§ **Task requirements**
From the first line to the last, repeat the data below exactly.

§ **Data shown**
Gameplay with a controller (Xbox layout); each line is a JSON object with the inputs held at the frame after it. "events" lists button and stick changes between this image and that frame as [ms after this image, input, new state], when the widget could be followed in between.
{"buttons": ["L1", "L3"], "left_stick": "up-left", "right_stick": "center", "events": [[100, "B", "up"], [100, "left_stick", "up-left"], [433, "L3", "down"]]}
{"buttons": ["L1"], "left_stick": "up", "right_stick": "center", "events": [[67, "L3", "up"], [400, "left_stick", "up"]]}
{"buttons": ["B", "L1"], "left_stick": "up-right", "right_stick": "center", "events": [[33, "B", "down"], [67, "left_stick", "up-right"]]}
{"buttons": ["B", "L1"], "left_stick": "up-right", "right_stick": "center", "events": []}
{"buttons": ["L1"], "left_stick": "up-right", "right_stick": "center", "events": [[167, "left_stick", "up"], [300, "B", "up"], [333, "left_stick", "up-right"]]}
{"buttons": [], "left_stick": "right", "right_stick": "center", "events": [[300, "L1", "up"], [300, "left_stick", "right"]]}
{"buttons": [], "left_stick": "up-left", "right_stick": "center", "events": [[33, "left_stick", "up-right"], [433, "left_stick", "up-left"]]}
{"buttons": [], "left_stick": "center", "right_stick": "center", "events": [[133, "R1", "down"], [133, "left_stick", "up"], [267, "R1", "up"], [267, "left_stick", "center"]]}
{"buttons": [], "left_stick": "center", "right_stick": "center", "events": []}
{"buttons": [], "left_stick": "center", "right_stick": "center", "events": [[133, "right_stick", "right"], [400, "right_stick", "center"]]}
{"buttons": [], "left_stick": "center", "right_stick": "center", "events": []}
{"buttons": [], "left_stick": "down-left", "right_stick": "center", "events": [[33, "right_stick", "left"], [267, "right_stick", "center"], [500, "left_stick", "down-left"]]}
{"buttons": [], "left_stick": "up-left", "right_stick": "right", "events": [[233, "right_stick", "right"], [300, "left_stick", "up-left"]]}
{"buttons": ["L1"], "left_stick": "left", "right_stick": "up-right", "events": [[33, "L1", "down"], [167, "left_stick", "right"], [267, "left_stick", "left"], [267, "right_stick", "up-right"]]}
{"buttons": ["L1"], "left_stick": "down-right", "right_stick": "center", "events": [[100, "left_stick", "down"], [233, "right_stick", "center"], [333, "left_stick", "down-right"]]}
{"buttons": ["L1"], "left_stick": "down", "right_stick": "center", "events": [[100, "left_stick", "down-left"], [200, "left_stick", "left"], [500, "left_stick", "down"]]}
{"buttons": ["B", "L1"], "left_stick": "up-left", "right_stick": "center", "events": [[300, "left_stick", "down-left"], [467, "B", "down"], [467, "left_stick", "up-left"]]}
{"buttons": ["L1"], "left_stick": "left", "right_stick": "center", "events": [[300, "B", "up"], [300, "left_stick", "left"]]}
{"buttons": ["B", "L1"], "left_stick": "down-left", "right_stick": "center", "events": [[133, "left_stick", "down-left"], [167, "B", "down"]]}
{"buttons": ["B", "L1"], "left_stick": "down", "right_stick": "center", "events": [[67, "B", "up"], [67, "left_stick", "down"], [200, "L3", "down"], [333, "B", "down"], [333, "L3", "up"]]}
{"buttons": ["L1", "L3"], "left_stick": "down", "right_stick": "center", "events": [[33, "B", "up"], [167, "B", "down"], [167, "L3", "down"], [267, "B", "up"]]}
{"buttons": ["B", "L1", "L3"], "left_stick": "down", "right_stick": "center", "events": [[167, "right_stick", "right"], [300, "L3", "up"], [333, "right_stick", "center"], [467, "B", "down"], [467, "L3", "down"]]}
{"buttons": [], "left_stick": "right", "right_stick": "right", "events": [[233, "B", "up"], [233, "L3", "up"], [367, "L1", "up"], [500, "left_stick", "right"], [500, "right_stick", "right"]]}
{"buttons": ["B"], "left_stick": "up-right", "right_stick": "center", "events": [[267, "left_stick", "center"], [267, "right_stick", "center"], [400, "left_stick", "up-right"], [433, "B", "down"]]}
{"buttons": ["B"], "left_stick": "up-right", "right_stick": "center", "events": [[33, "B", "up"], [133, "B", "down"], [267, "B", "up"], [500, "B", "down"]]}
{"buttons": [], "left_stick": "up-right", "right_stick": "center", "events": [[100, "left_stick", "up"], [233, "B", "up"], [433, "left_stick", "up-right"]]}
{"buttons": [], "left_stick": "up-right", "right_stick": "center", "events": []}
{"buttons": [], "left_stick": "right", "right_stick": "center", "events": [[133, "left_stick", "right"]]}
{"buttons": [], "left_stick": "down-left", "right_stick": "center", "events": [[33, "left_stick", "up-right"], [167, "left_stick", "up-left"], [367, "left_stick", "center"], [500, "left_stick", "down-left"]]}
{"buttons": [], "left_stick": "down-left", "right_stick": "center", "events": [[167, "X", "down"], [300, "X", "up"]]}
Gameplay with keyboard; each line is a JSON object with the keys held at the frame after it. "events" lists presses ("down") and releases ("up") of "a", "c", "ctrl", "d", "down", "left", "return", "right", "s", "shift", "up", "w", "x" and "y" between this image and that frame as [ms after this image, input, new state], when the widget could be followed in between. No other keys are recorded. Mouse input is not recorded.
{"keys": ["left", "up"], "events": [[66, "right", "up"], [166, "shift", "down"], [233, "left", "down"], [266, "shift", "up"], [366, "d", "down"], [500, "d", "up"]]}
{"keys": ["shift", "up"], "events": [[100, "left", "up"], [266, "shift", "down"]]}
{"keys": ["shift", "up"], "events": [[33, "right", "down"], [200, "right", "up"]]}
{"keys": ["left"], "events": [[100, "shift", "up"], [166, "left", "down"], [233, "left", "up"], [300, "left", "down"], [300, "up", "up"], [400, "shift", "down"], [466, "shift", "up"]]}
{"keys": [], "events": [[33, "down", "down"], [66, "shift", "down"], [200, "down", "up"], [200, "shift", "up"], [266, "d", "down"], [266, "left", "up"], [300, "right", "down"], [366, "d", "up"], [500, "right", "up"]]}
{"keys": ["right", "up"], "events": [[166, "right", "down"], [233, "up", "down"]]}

§ **Written answer**
Gameplay with a controller (Xbox layout); each line is a JSON object with the inputs held at the frame after it. "events" lists button and stick changes between this image and that frame as [ms after this image, input, new state], when the widget could be followed in between.
{"buttons": ["L1", "L3"], "left_stick": "up-left", "right_stick": "center", "events": [[100, "B", "up"], [100, "left_stick", "up-left"], [433, "L3", "down"]]}
{"buttons": ["L1"], "left_stick": "up", "right_stick": "center", "events": [[67, "L3", "up"], [400, "left_stick", "up"]]}
{"buttons": ["B", "L1"], "left_stick": "up-right", "right_stick": "center", "events": [[33, "B", "down"], [67, "left_stick", "up-right"]]}
{"buttons": ["B", "L1"], "left_stick": "up-right", "right_stick": "center", "events": []}
{"buttons": ["L1"], "left_stick": "up-right", "right_stick": "center", "events": [[167, "left_stick", "up"], [300, "B", "up"], [333, "left_stick", "up-right"]]}
{"buttons": [], "left_stick": "right", "right_stick": "center", "events": [[300, "L1", "up"], [300, "left_stick", "right"]]}
{"buttons": [], "left_stick": "up-left", "right_stick": "center", "events": [[33, "left_stick", "up-right"], [433, "left_stick", "up-left"]]}
{"buttons": [], "left_stick": "center", "right_stick": "center", "events": [[133, "R1", "down"], [133, "left_stick", "up"], [267, "R1", "up"], [267, "left_stick", "center"]]}
{"buttons": [], "left_stick": "center", "right_stick": "center", "events": []}
{"buttons": [], "left_stick": "center", "right_stick": "center", "events": [[133, "right_stick", "right"], [400, "right_stick", "center"]]}
{"buttons": [], "left_stick": "center", "right_stick": "center", "events": []}
{"buttons": [], "left_stick": "down-left", "right_stick": "center", "events": [[33, "right_stick", "left"], [267, "right_stick", "center"], [500, "left_stick", "down-left"]]}
{"buttons": [], "left_stick": "up-left", "right_stick": "right", "events": [[233, "right_stick", "right"], [300, "left_stick", "up-left"]]}
{"buttons": ["L1"], "left_stick": "left", "right_stick": "up-right", "events": [[33, "L1", "down"], [167, "left_stick", "right"], [267, "left_stick", "left"], [267, "right_stick", "up-right"]]}
{"buttons": ["L1"], "left_stick": "down-right", "right_stick": "center", "events": [[100, "left_stick", "down"], [233, "right_stick", "center"], [333, "left_stick", "down-right"]]}
{"buttons": ["L1"], "left_stick": "down", "right_stick": "center", "events": [[100, "left_stick", "down-left"], [200, "left_stick", "left"], [500, "left_stick", "down"]]}
{"buttons": ["B", "L1"], "left_stick": "up-left", "right_stick": "center", "events": [[300, "left_stick", "down-left"], [467, "B", "down"], [467, "left_stick", "up-left"]]}
{"buttons": ["L1"], "left_stick": "left", "right_stick": "center", "events": [[300, "B", "up"], [300, "left_stick", "left"]]}
{"buttons": ["B", "L1"], "left_stick": "down-left", "right_stick": "center", "events": [[133, "left_stick", "down-left"], [167, "B", "down"]]}
{"buttons": ["B", "L1"], "left_stick": "down", "right_stick": "center", "events": [[67, "B", "up"], [67, "left_stick", "down"], [200, "L3", "down"], [333, "B", "down"], [333, "L3", "up"]]}
{"buttons": ["L1", "L3"], "left_stick": "down", "right_stick": "center", "events": [[33, "B", "up"], [167, "B", "down"], [167, "L3", "down"], [267, "B", "up"]]}
{"buttons": ["B", "L1", "L3"], "left_stick": "down", "right_stick": "center", "events": [[167, "right_stick", "right"], [300, "L3", "up"], [333, "right_stick", "center"], [467, "B", "down"], [467, "L3", "down"]]}
{"buttons": [], "left_stick": "right", "right_stick": "right", "events": [[233, "B", "up"], [233, "L3", "up"], [367, "L1", "up"], [500, "left_stick", "right"], [500, "right_stick", "right"]]}
{"buttons": ["B"], "left_stick": "up-right", "right_stick": "center", "events": [[267, "left_stick", "center"], [267, "right_stick", "center"], [400, "left_stick", "up-right"], [433, "B", "down"]]}
{"buttons": ["B"], "left_stick": "up-right", "right_stick": "center", "events": [[33, "B", "up"], [133, "B", "down"], [267, "B", "up"], [500, "B", "down"]]}
{"buttons": [], "left_stick": "up-right", "right_stick": "center", "events": [[100, "left_stick", "up"], [233, "B", "up"], [433, "left_stick", "up-right"]]}
{"buttons": [], "left_stick": "up-right", "right_stick": "center", "events": []}
{"buttons": [], "left_stick": "right", "right_stick": "center", "events": [[133, "left_stick", "right"]]}
{"buttons": [], "left_stick": "down-left", "right_stick": "center", "events": [[33, "left_stick", "up-right"], [167, "left_stick", "up-left"], [367, "left_stick", "center"], [500, "left_stick", "down-left"]]}
{"buttons": [], "left_stick": "down-left", "right_stick": "center", "events": [[167, "X", "down"], [300, "X", "up"]]}
Gameplay with keyboard; each line is a JSON object with the keys held at the frame after it. "events" lists presses ("down") and releases ("up") of "a", "c", "ctrl", "d", "down", "left", "return", "right", "s", "shift", "up", "w", "x" and "y" between this image and that frame as [ms after this image, input, new state], when the widget could be followed in between. No other keys are recorded. Mouse input is not recorded.
{"keys": ["left", "up"], "events": [[66, "right", "up"], [166, "shift", "down"], [233, "left", "down"], [266, "shift", "up"], [366, "d", "down"], [500, "d", "up"]]}
{"keys": ["shift", "up"], "events": [[100, "left", "up"], [266, "shift", "down"]]}
{"keys": ["shift", "up"], "events": [[33, "right", "down"], [200, "right", "up"]]}
{"keys": ["left"], "events": [[100, "shift", "up"], [166, "left", "down"], [233, "left", "up"], [300, "left", "down"], [300, "up", "up"], [400, "shift", "down"], [466, "shift", "up"]]}
{"keys": [], "events": [[33, "down", "down"], [66, "shift", "down"], [200, "down", "up"], [200, "shift", "up"], [266, "d", "down"], [266, "left", "up"], [300, "right", "down"], [366, "d", "up"], [500, "right", "up"]]}
{"keys": ["right", "up"], "events": [[166, "right", "down"], [233, "up", "down"]]}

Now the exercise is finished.